Top Gun: Maverick is going all-natural according to actor Miles Teller, who says that the gruelling year-long production didn't make use of any green screen. The long-awaited sequel sees the return of bona fide action star Tom Cruise to one of his earliest and most defining roles, as daring fighter pilot Pete "Maverick" Mitchell.
Directed by Tony Scott, Top Gun was released in 1986 and is considered a classic of the era, from the iconic volleyball scene to its memorable soundtrack, which featured the Kenny Loggins songs "Danger Zone" and "Playing With The Boys." What really made the movie stand the test of time, however, are the flying sequences. Scott wanted the movie to feel as realistic as possible, and worked with the U.S. military to use a real Naval Air station and real planes and equipment for the film. Scott passed away in 2012, but Top Gun: Maverick director Joseph Kosinski is maintaining this commitment to real stunts for the sequel.

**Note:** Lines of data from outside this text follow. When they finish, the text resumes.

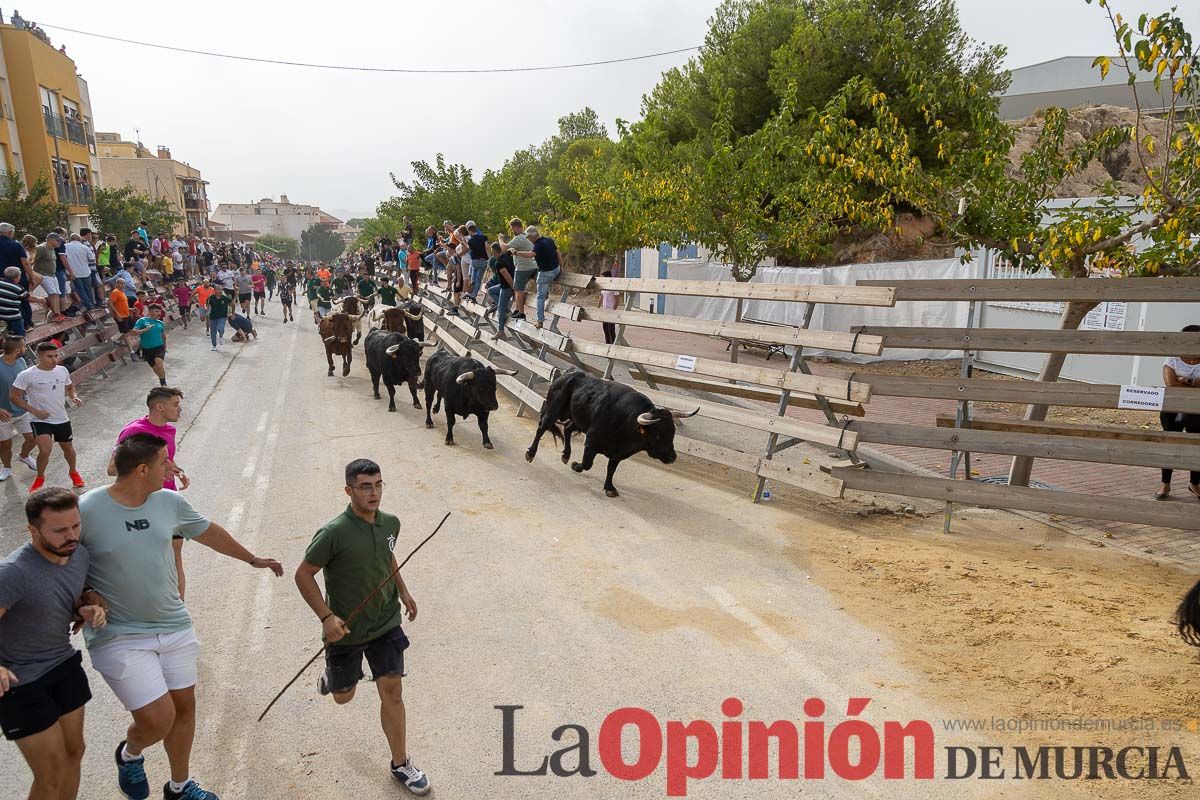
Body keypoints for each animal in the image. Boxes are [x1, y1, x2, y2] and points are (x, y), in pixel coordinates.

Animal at [523, 371, 696, 496]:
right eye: (658, 434)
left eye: (672, 433)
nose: (672, 457)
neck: (627, 422)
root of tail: (568, 373)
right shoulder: (591, 442)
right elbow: (587, 464)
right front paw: (576, 465)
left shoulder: (618, 453)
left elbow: (611, 469)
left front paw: (609, 488)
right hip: (553, 410)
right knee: (541, 428)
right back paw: (531, 453)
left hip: (576, 418)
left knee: (567, 429)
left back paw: (566, 455)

Speaking to Men's Journal, Teller said, "There is no green screen in a Top Gun movie. Every shot, every stunt, was the result of the work, the real sweat, that we all put into it." Teller is playing Bradley "Rooster" Bradshaw, the son of Maverick's former wingman Nick "Goose" Bradshaw, who died in the first film. Rooster is following in his father's footsteps and is a new recruit to the Topgun program in Top Gun: Maverick. Teller elaborated, "The production was over the course of a full year, which was definitely the longest shoot I have ever been a part of.”
Green screen and blue screen technology is used to create VFX environments around actors who may only be working with a small amount of set and a few props. Though it's still widely used and offers limitless potential for creating everything from mundane backgrounds to fantastical worlds, many movie fans crave a return to real sets and real stunts. Cruise in particular is dedicated to keeping things real, constantly one-upping himself with wild stunts in the Mission: Impossible franchise (which include scaling the side of the Burj Khalifa and hanging on to the side of a plane during take-off). Knowing from experience how demanding the aerial sequences in Top Gun: Maverick would be, Cruise (who is also a producer on the movie) arranged for his co-stars to undergo flight training, telling Empire Magazine:
"When you're pulling heavy Gs, it compresses your spine, your skull. It makes some people delirious. Some people can't handle it. So I had to get them up to be able to sustain high Gs. Because they have to act in the plane. I can't have them sick the whole time."
Teller said that he spent three months in flight training before the start of filming on Top Gun: Maverick, starting out in a Cessna before moving on to the L-39 Albatros, a jet trainer aircraft, and finally flying in F-18s to build his tolerance for the extreme G-force and to practice breathing techniques. Though Cruise flies a P-51 and a helicopter for real in the movie, the actors aren't actually piloting the F-18s since the Navy denied even Cruise permission to fly the military aircraft. Still, the fact that they're acting while inside the F-18s during flight is a step up from the original movie. During the making of Top Gun, footage of the actors inside F-14s had be be reshot on a gimbal. The original footage, of the actors inside the planes as they were flying, was unusable because they couldn't get through a take without throwing up.